SECURITIES AND EXCHANGE COMMISSION
Washington, D.C. 20549
______________________
FORM 8-K
CURRENT REPORT
PURSUANT TO SECTION 13 OR 15(d)
OF THE SECURITIES EXCHANGE ACT OF 1934
Date of Report: August 26, 1998
CALLOWAY'S NURSERY, INC.
(Exact name of registrant as specified in its charter)
Texas 0-19305 75-2092519
(State or other jurisdiction of (Commission File (IRS Employer
incorporation or organization) Number) Identification Number)
4200 Airport Freeway
Fort Worth, Texas 76117-6200
(Address of principal executive offices) (Zip code)
817.222.1122
(Registrant's telephone number, including area code)
____________________________________________________
Item 4. Changes in Registrant's Certifying Accountant.
a) Previous independent accountants
1) On August 19, 1998 the Registrant's Independent Accountants,
PricewaterhouseCoopers LLP (formerly Coopers & Lybrand L.L.P., which became
PricewaterhouseCoopers LLP on July 1, 1998) were dismissed and replaced by
KPMG Peat Marwick LLP.
2) The reports of PricewaterhouseCoopers LLP on the financial statements for
the past two fiscal years contained no adverse opinion or disclaimer of
opinion and were not qualified or modified as to uncertainty, audit scope
or accounting principle.
3) The Registrant's Audit Committee and Board of Directors participated in and
approved the decision to change independent accountants.
4) In connection with its audits for the two most recent fiscal years and
through August 19, 1998 there have been no disagreements with
PricewaterhouseCoopers LLP on any matter of accounting principle
or practices, financial statement disclosure, or auditing scope
or procedure which disagreements if not resolved to the satisfaction
of PricewaterhouseCoopers LLP, would have caused them to make reference
thereto in their report on the financial statements for such years.
5) During the two most recent fiscal years and through August 19, 1998
there have been no reportable events (as defined in Regulation S-K Item
304(a)(1)(v)).
6) The Registrant has requested that PricewaterhouseCoopers LLP furnish it
with a letter addressed to the SEC stating whether or not it agrees with
the above statements.
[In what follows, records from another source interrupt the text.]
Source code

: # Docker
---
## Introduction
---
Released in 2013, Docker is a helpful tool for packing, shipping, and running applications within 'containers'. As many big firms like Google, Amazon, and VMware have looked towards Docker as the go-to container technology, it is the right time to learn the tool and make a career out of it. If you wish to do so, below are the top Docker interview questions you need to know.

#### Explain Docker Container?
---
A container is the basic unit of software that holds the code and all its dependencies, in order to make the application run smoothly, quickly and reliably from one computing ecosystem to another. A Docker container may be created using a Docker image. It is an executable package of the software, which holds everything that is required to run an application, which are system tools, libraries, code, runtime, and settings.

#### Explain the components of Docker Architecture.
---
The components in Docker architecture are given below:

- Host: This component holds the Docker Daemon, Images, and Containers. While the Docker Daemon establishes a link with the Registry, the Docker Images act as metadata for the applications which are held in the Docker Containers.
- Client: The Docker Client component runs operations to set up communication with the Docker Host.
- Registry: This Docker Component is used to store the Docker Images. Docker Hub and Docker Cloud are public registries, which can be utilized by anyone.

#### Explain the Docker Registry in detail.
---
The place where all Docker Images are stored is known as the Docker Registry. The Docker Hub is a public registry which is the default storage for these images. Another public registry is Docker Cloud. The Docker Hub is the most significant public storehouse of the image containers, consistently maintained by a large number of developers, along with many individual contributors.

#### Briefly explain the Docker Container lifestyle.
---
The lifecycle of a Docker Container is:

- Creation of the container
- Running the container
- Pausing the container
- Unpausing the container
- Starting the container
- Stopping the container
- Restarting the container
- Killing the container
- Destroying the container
A copy of such letter, dated August 25, 1998, is
filed as Exhibit 16 to this Form 8-K.
Pursuant to the requirements of the Securities Exchange Act of 1934, the
registrant has duly caused this to Report to be signed on its behalf by the
undersigned, thereunto duly authorized.
CALLOWAY'S NURSERY, INC.
By _______________________
Daniel G. Reynolds
Vice President and
Chief Financial Officer
Dated: August 26, 1998
EXHIBITS
Exhibit Description
16 Response letter of PricewaterhouseCoopers, LLP pursuant to
Item 304 of Reg. S-K
August 25, 1998
Securities and Exchange Commission
450 Fifth Street, N. W.
Washington, D. C. 20549
Gentlemen:
We have read the statements made by Calloway's Nursery, Inc. (Commission File
Number 0-19305) (copy attached), which we understand will be filed with the
Commission, pursuant to Item 4 of Form 8-K, as part of the Company's Form
8-K report for the month of August 1998. We agree with the statements
concerning our Firm in such Form 8-K.